Following table shows the format of the datasets. Columns 1-3 and 7-9 show the coordinates of two genome regions with interactions. The last column can be treated as interaction score. These datasets are based on GRCh37 (hg19) human genome assembly.

chr start end Symbol Ensembl Gene ID expresssion quartile chr start end Symbol Ensembl Gene ID expresssion quartile raw count log(observed/expected)
chr5 140556909 140558389 PCDHB8-001 ENSG00000120322 2 chr5 140558467 140562101 PCDHB16-201 ENSG00000196963 2 338 16.7349171319745
chr3 183266196 183267882 KLHL6-AS1-001 ENSG00000242522 1 chr3 183269400 183277960 KLHL6-001 ENSG00000172578 5 249 16.4555995112416
chr6 26238741 26244133 HIST1H4F-201 ENSG00000198327 5 chr6 26244367 26249842 HIST1H4G-201 ENSG00000124578 1 443 16.2749178680534

We need to convert the datasets to the GIVE supported interaction bed format (the format definition can be found in GIVE Manual). Using simple scripts chic2give.sh and chic2give_directed.sh, we can easily convert them to GIVE interaction bed files, which are named with a prefix give_x_. chic2give_directed.sh is used for promoter-other interactions to assign interaction direction using dirFlag column (see detail in GIVE Manual).

## run these commands in linux shell
# the first two command lines are used for undirected promoter-promoter interactions
bash chic2give.sh TS5_CD34_promoter-promoter_significant_interactions.txt ./
bash chic2give.sh TS5_GM12878_promoter-promoter_significant_interactions.txt ./

# following two command lines are used for directed promoter-other interactions
bash chic2give_directed.sh TS5_CD34_promoter-other_significant_interactions.txt ./
bash chic2give_directed.sh TS5_GM12878_promoter-other_significant_interactions.txt ./

Finally, we got four GIVE interaction bed files,

  • give_x_TS5_CD34_promoter-promoter_significant_interactions.txt,
  • give_x_TS5_CD34_promoter-other_significant_interactions.txt,
  • give_x_TS5_GM12878_promoter-promoter_significant_interactions.txt,
  • give_x_TS5_GM12878_promoter-other_significant_interactions.txt.

The following table shows the GIVE interaction bed format. These datasets can be loaded to GIVE MySQL server.
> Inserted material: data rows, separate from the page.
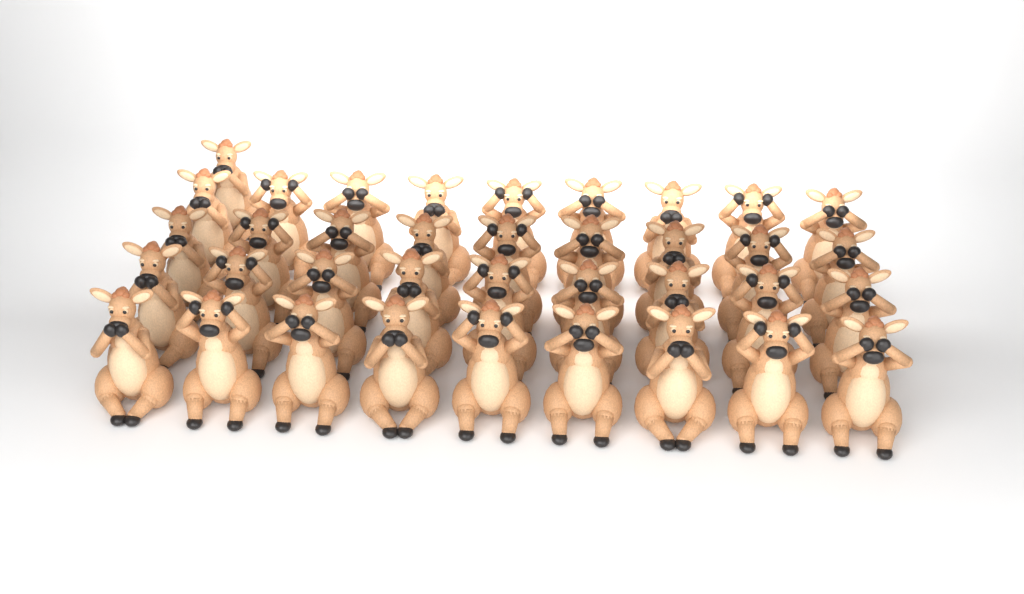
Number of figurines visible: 37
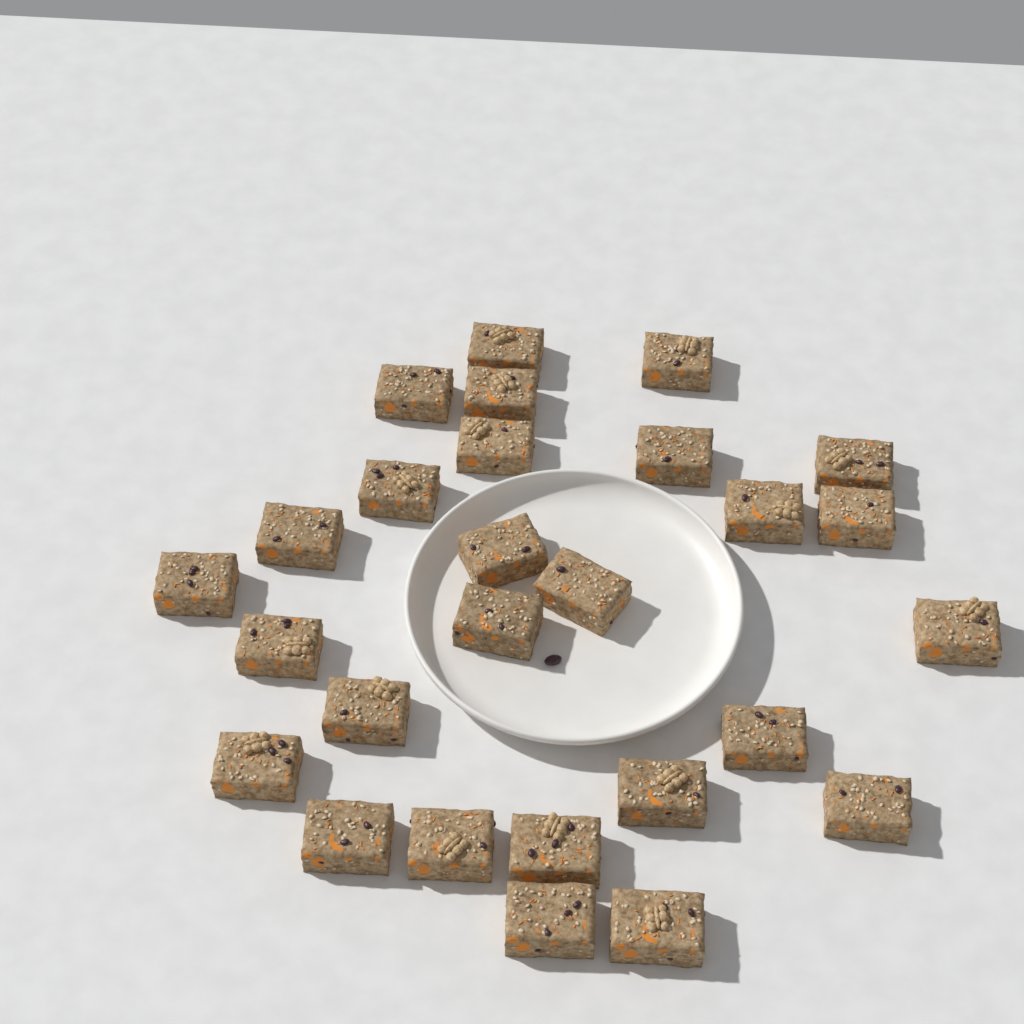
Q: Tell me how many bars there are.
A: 27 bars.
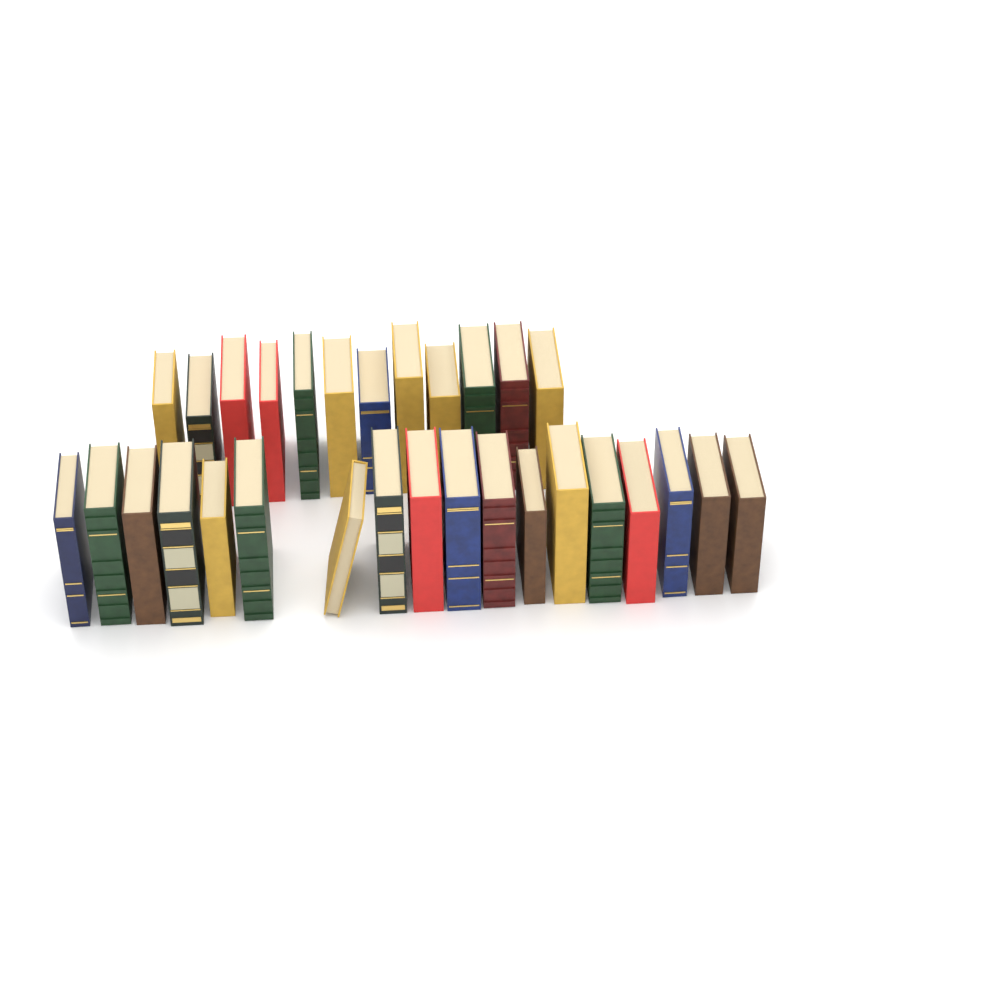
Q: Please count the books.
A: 30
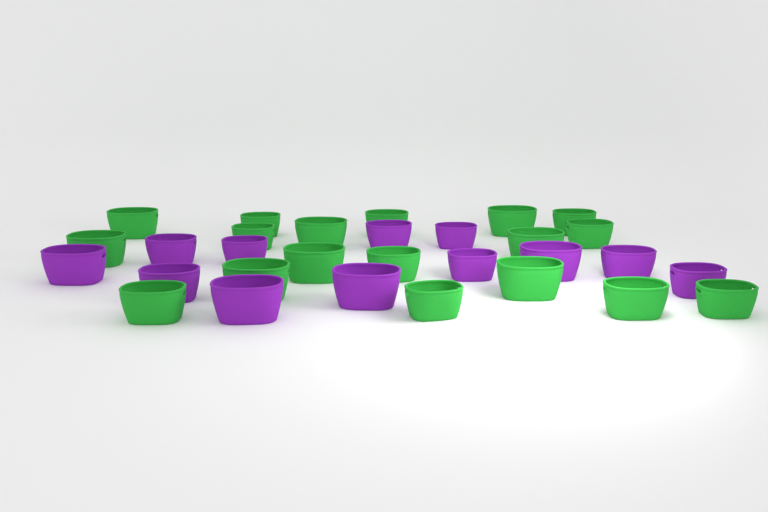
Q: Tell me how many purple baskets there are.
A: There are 12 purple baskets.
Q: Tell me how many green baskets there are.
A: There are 18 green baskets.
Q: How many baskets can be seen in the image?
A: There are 30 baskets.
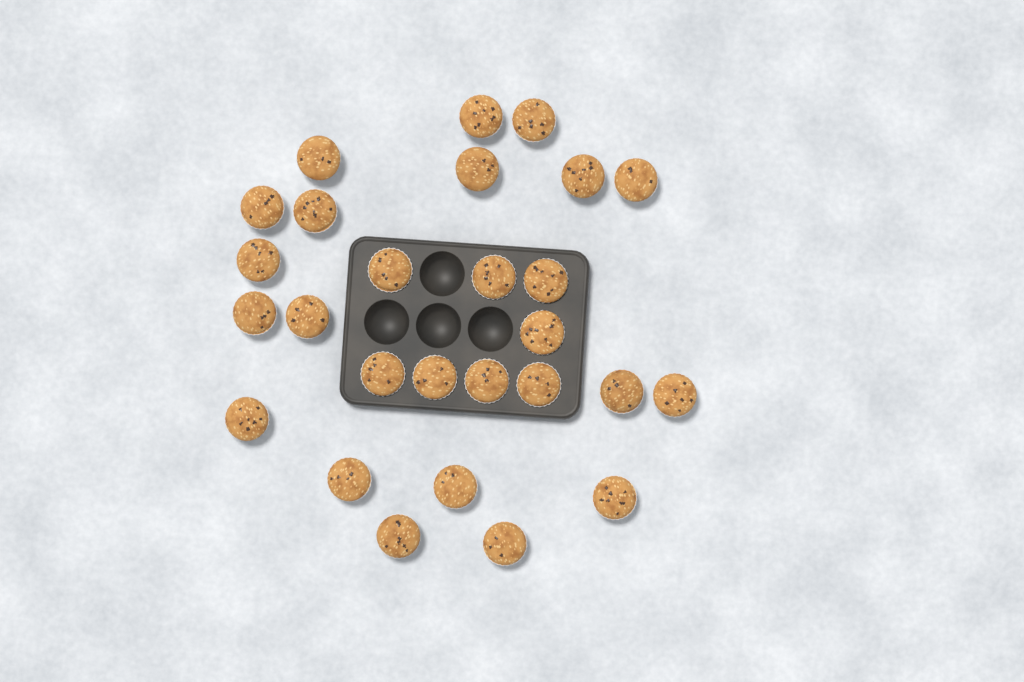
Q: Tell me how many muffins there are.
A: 27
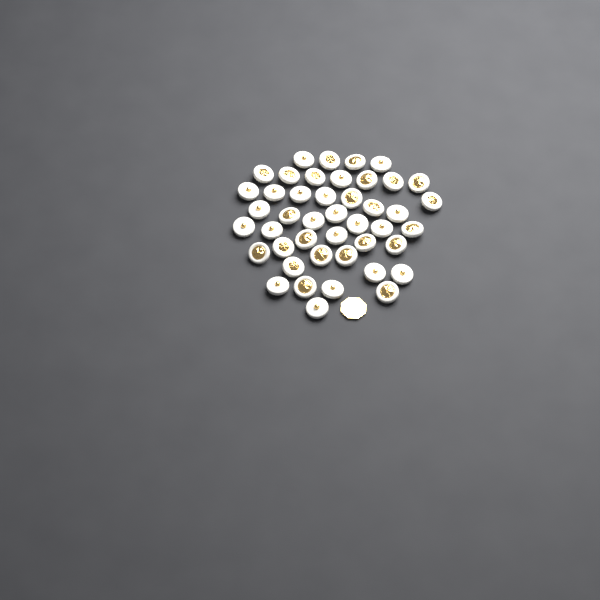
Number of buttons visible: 44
ID chrom Start End linkID value dirFlag
1 chr20 47889560 47895795 1 16.026310742063 0
2 chr20 47896527 47898203 1 16.026310742063 1
3 chr17 79827812 79838989 2 15.548584214411 0
4 chr17 79848037 79871266 2 15.548584214411 1
5 chr17 27046828 27048611 3 15.5357777367182 0
6 chr17 27048612 27049990 3 15.5357777367182 1

Build track in MariaDB

You need a server to build a genome browser with GIVE. Please read the prerequisites and configuration of GIVE server. In that tutorial page, you will also learn how to prepare MariaDB database and the GIVE Toolbox has information on how to build a reference genome for GIVE. When you have prepared MariaDB and build a hg19 database, you can use GIVE_chicTrack.sql file and following command template to load all the datasets to MariaDB and build the tracks.
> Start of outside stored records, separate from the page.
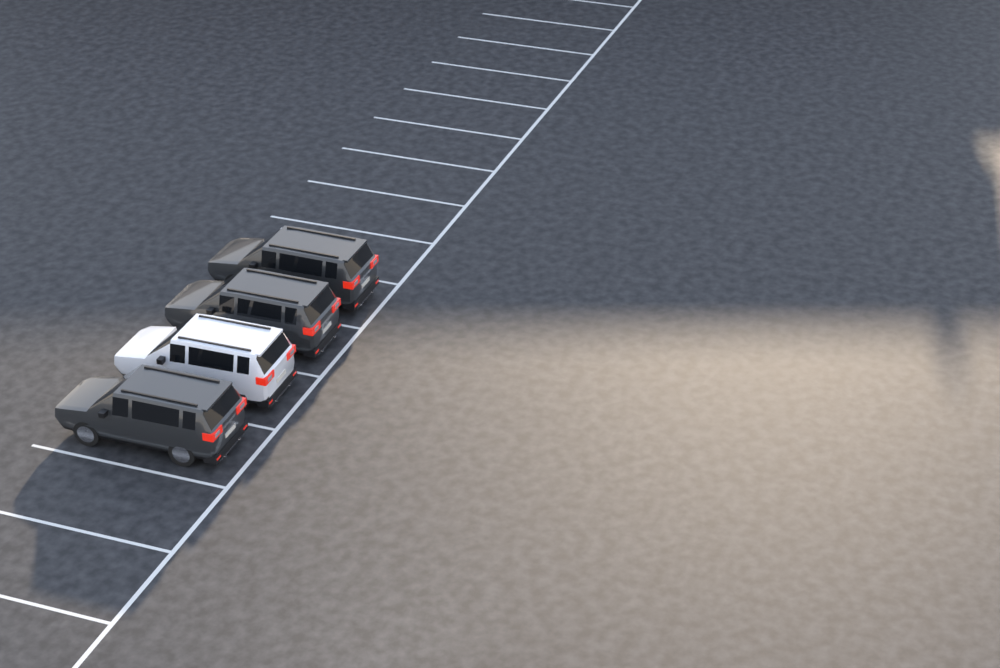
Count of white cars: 1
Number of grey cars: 3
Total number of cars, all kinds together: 4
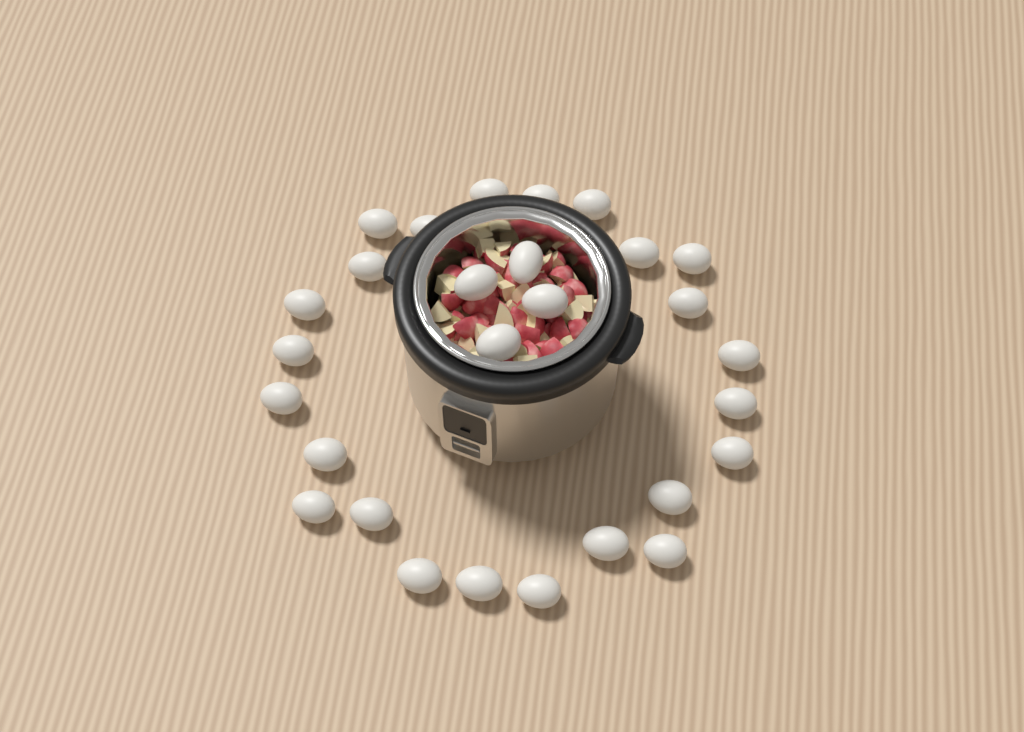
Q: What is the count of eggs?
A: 28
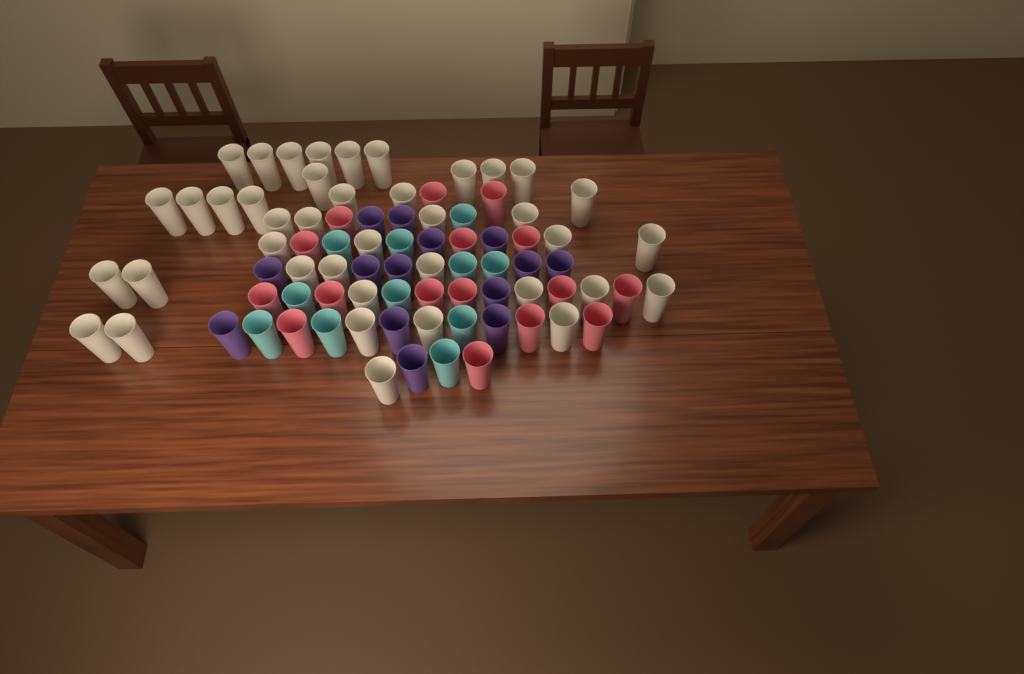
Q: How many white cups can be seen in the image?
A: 40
## run these commands in linux shell
# change `<your user name>` to your user name of MariaDB
mysql -u `<your user name>` -p <./GIVE_chicTrack.sql

Build genome browser

When you have built tracks in MariaDB, it's very easy to build a genome browser. The following code is what we used to build our demo. You can just copy and paste it in jsfiddle and then you can get the genome browser supported by our GIVE server. If you have built the tracks on your own GIVE server, you only need to replace the url in the code with your own server's url.

<!-- change the url to your own server path -->
<script src="https://www.givengine.org/libWC/webcomponents-lite.min.js"></script> 
<!-- change the url to your own server path-->
<link rel="import" href="https://www.givengine.org/lib/chart-controller/chart-controller.html">
<!-- Embed the browser in your web page -->
<chart-controller title-text="long-range promoter contacts with capture Hi-C" 
    ref="hg19" num-of-subs="2" 
    coordinate='["chr18:19140000-19450000", "chr18:19140000-19450000"]' 
    group-id-list='["genes", "CHi-C_promoter", "customTracks"]'>
</chart-controller>

You can read this tutorial to learn how to simply tweak the genome browser. Our demo is based on the tweaked give_chic.html html file.